**Seção de texto:**
::::::::::
Documentos sigilosos em poder do Superior Tribunal de Justiça (STJ) ligam o nome do deputado Eunício Oliveira (PMDB-CE), candidato a senador, a um esquema de divisão de contratos de vigilância no governo do Distrito Federal, um mercado que move mais de R$ 200 milhões por ano.
Ao lado de Eunício, dentro do suposto jogo de cartas marcadas, aparecem dois deputados distritais, Cristiano Araújo (PTB) e Eliana Pedrosa (DEM), candidatos à reeleição em outubro. Os três comandam ou têm familiares na direção de empresas que fornecem mão de obra terceirizada a órgãos públicos.
Os nomes de Eunício, Cristiano e Eliana estão numa planilha apreendida no gabinete de José Geraldo Maciel, ex-chefe da Casa Civil no governo de José Roberto Arruda. O documento foi anexado, com o laudo 072/2010, no relatório final da Polícia Federal, revelado ontem pelo Estado, sobre o “mensalão do DEM” em Brasília. Segundo a conclusão policial, Maciel “ocupou posição central no esquema de corrupção montado na administração”.
Concentrava-se no seu gabinete, no 11.º andar do Palácio do Buriti, boa parte das ordens financeiras e políticas do governo de Arruda, cassado e apontado pela PF como chefe de uma “organização criminosa”.
No arquivo encontrado no seu computador, Maciel relata a Arruda a insatisfação de Cristiano Araújo e Eliana Pedrosa com o crescimento de Eunício Oliveira nos contratos com o governo do DF. O deputado do PMDB é dono da Confederal Vigilância e Transporte de Valores, empresa que recebeu, pelo menos, R$ 55 milhões do governo do DF nos últimos quatro anos. “Governador: Deputado Cristiano Araújo me procurou hoje logo cedo. Ele estava angustiado. Acabou de perder mais um lote de vigilância”, diz Maciel no documento. Ele continua: “Cristiano diz que Eunício está neste momento com os seguintes contratos: Secretaria de Saúde, Secretaria de Esporte, Secretaria de Educação – Merendeiras, Secretaria de Planejamento, Tesouraria dos Estádios, Projeto 3.ª Merenda e está em vias de pegar um lote na Educação, o que contraria a Eliana”.
É a PF quem identifica Eunício como sendo “Eunício Lopes de Oliveira”, nome completo do deputado e ex-ministro das Comunicações.
“Cristiano informa que está encaminhado para Eunício ficar com o Lote da Eliana. Ela já me procurou para demonstrar aborrecimento”, reforça o ex-chefe da Casa Civil numa anotação feita em um quadro onde mostra como seria a divisão dos contratos, tornando as licitações ou contratações diretas meras formalidades para encobrir os arranjos prévios.
Na tabela, há os nomes dos três políticos, do empresário Nelson Lawal e de um Leonardo – a PF acredita ser o ex-deputado Leonardo Prudente, que renunciou ao mandato depois de ser flagrado botando dinheiro nas meias. Filhos dele comandam uma empresa de segurança no DF.
::::::::::
**Dados de origem:**
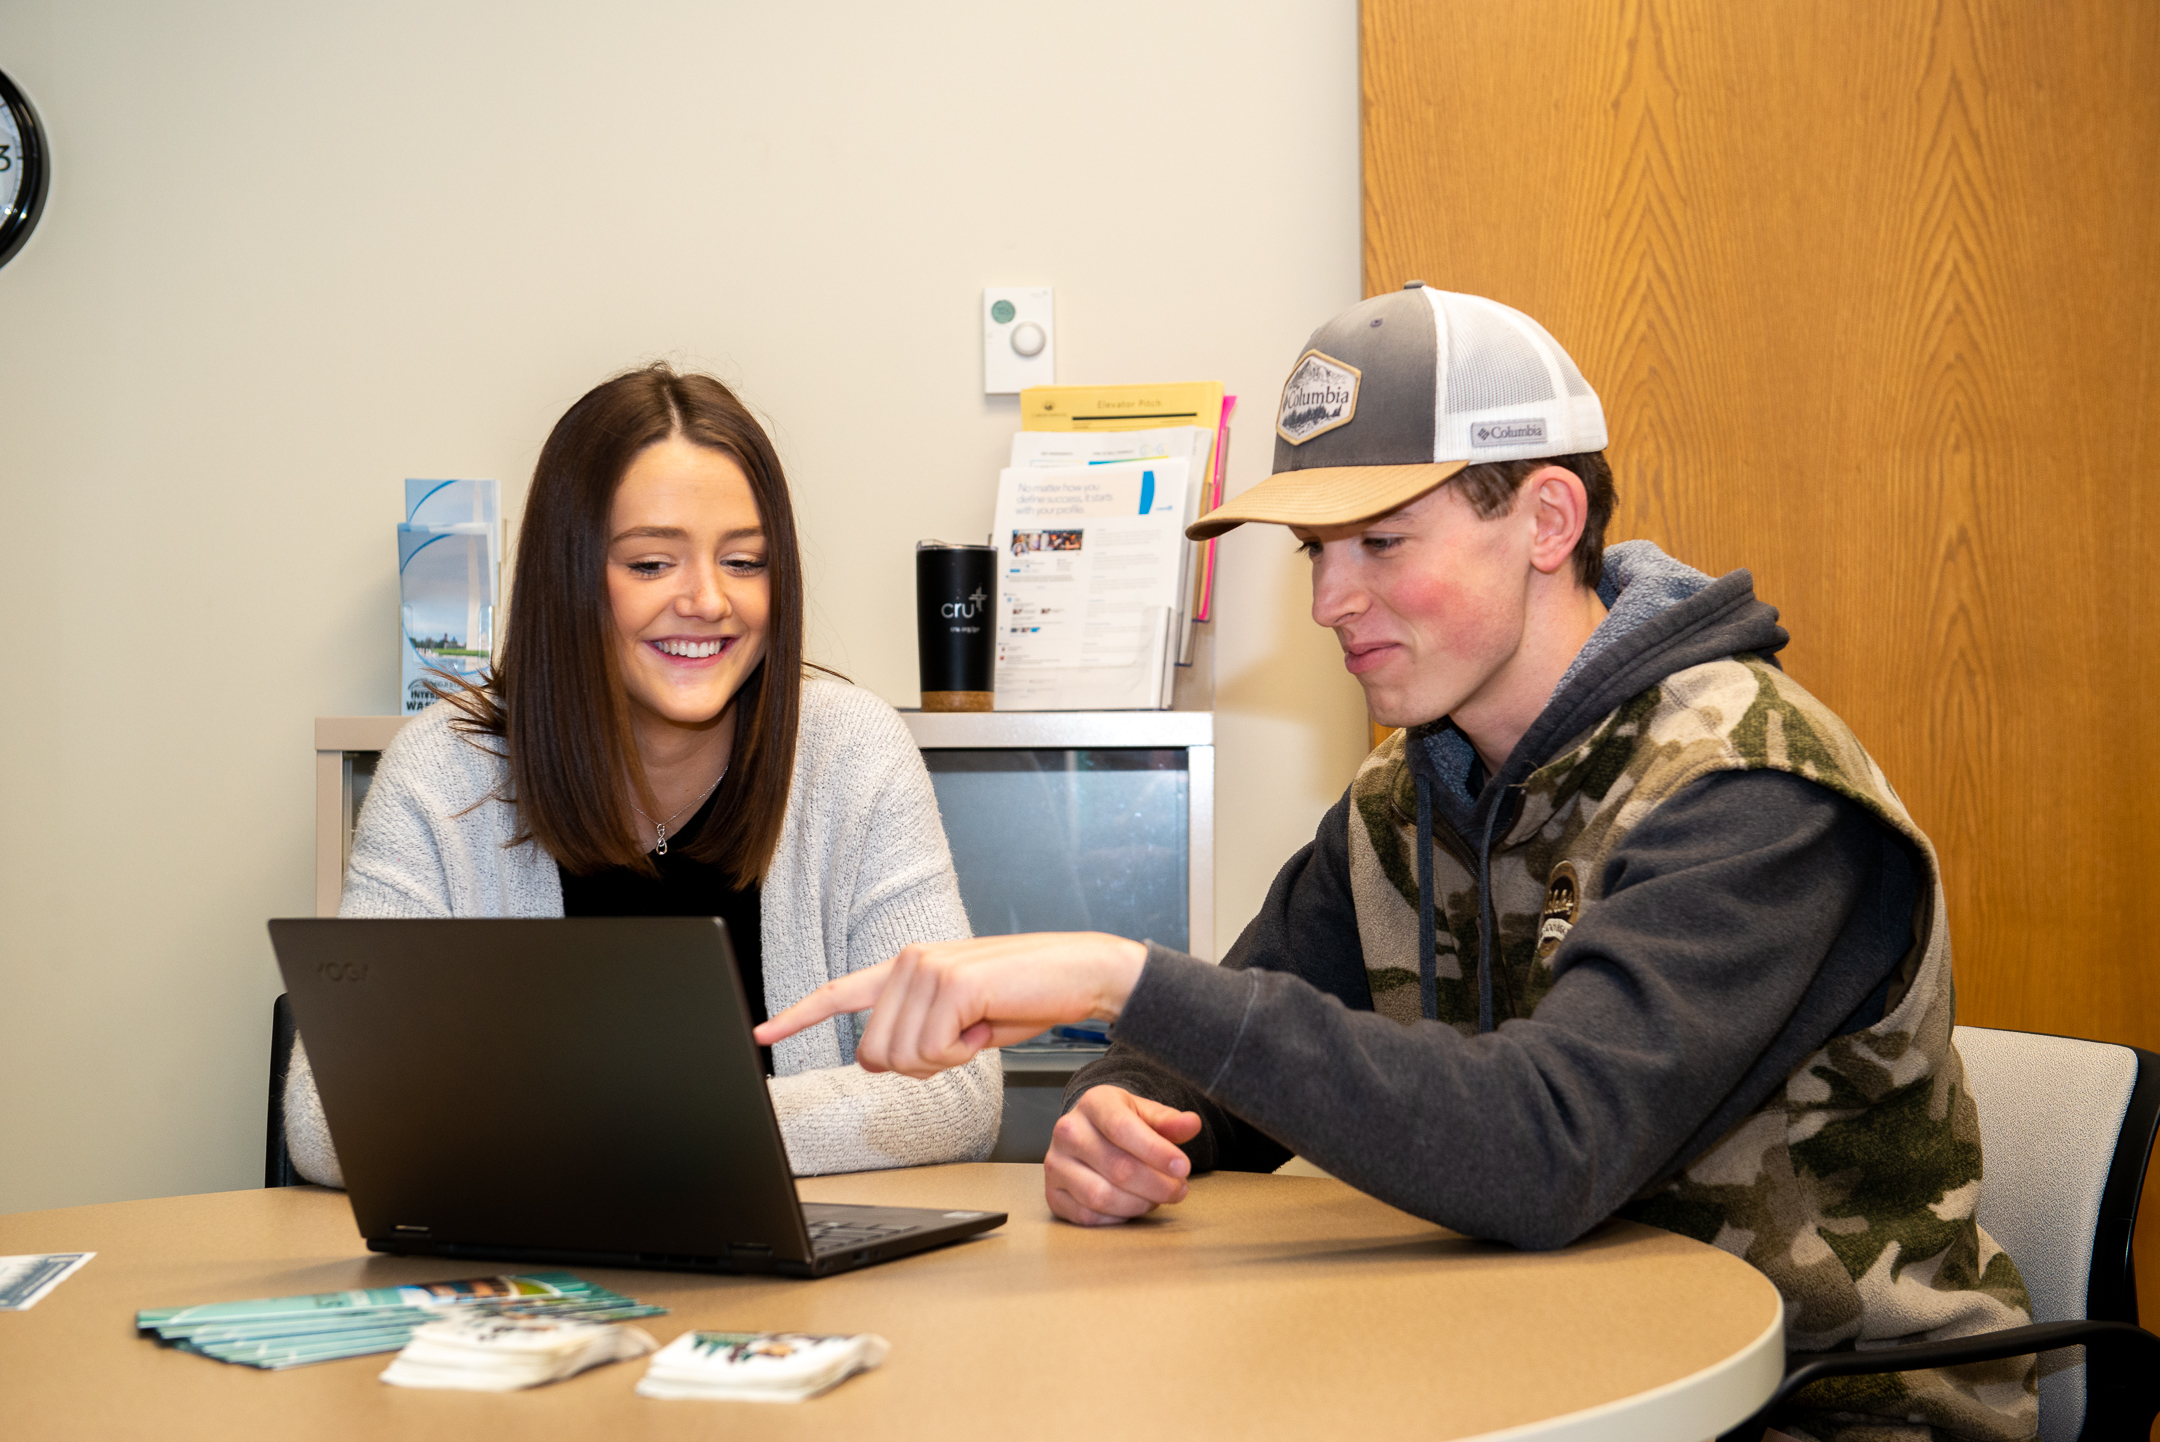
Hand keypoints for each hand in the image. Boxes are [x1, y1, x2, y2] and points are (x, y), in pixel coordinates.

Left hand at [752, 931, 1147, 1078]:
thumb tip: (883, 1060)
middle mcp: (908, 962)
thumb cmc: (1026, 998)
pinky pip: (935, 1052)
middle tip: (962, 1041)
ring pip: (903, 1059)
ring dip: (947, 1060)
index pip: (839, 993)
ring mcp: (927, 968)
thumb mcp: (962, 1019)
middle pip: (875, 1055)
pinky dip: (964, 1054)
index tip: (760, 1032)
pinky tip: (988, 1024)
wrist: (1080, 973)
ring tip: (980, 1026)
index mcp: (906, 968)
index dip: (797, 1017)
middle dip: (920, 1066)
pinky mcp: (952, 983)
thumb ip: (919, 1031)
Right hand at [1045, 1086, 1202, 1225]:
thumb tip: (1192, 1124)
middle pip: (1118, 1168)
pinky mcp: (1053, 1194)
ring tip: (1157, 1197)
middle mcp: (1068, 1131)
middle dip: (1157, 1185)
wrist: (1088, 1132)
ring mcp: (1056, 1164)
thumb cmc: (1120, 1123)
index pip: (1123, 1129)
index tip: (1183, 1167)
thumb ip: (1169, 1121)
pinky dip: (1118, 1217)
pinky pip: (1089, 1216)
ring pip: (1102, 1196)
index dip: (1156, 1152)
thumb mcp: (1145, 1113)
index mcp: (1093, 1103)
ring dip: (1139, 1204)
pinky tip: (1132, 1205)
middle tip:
::::::::::
**Tarefas do exercício:**
A. Segundo a reportagem sobre os contratos de vigilância, de qual empresa o deputado Eunício Oliveira é dono?
B. Liste todos os contratos que, conforme Cristiano relata na reportagem sobre os contratos de vigilância, Eunício tem "neste momento".
C. Indique se cada afirmação está de acordo com a reportagem sobre os contratos de vigilância: (i) a planilha com os nomes dos três políticos foi apreendida no gabinete de José Geraldo Maciel; (ii) Cristiano Araújo e Eliana Pedrosa são candidatos ao Senado; (iii) o gabinete de Maciel ficava no 11.º andar do Palácio do Buriti.

**Resultados por tarefa:**
A. Da Confederal Vigilância e Transporte de Valores.

B. Secretaria de Saúde; Secretaria de Esporte; Secretaria de Educação – Merendeiras; Secretaria de Planejamento; Tesouraria dos Estádios; Projeto 3.ª Merenda.

C.
(i) Sim: "estão numa planilha apreendida no gabinete de José Geraldo Maciel".
(ii) Não: "candidatos à reeleição em outubro".
(iii) Sim: "no seu gabinete, no 11.º andar do Palácio do Buriti".